> Text for analysis:
--*--

The Fairmeadow Neighborhood Association in south Palo Alto saw a resurgence in membership when issues such as the Alma Plaza redevelopment and regulating second-story additions to homes arose.
University South President Elaine Meyer still comments before the City Council on major developments proposed for downtown. But otherwise, both associations are currently in quiet mode, their leaders said.
"While there were about 200 folks active in Fairmeadow Neighborhood Association during the days of the Friends of Alma Plaza, we now have about 50 active members on our email list," said Len Filppu, president of Fairmeadow's association.
"I am now what I refer to as 'the placeholder leader,' a natural organizational outgrowth from my efforts with Friends of Alma Plaza, although I've not been formally elected. Basically, I'm volunteering to keep things moving forward," Filppu said.
Lynnie Melena, president of the Barron Park Association, said she initially joined her association in 2007 because she was interested in the formation of an environmental Green Team.

--*--

> Provided material:
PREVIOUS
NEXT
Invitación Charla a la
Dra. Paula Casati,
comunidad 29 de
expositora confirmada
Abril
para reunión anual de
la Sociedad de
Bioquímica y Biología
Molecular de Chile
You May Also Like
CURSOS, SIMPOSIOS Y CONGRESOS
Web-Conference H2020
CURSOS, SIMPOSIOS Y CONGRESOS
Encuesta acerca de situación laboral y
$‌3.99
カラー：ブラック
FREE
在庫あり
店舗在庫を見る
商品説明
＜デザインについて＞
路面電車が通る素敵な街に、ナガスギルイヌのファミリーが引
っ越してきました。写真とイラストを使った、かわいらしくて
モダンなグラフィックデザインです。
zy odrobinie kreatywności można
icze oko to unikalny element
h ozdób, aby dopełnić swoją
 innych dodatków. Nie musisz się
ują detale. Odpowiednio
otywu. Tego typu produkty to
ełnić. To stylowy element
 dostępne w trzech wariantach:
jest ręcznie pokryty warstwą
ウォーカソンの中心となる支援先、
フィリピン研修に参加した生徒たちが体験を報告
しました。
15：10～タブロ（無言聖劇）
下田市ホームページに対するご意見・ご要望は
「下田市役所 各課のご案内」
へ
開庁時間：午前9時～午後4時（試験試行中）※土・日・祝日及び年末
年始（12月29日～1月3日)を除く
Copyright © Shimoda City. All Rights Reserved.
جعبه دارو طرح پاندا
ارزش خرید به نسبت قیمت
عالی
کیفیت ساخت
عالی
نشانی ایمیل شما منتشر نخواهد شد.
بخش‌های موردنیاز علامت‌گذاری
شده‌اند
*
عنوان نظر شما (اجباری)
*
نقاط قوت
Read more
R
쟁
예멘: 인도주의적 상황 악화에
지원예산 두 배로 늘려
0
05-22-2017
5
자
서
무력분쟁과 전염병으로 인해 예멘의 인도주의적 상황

--*--

> Tasks for this exercise:
- a) List every person named in the passage on Palo Alto neighborhood associations.
- b) Please give the number of active members on the Fairmeadow email list now, according to the passage on Palo Alto neighborhood associations.
The lines come from a separate source and are unrelated to the passage on Palo Alto neighborhood associations.

> Exercise results:
- a) Elaine Meyer, Len Filppu, Lynnie Melena

- b) About 50.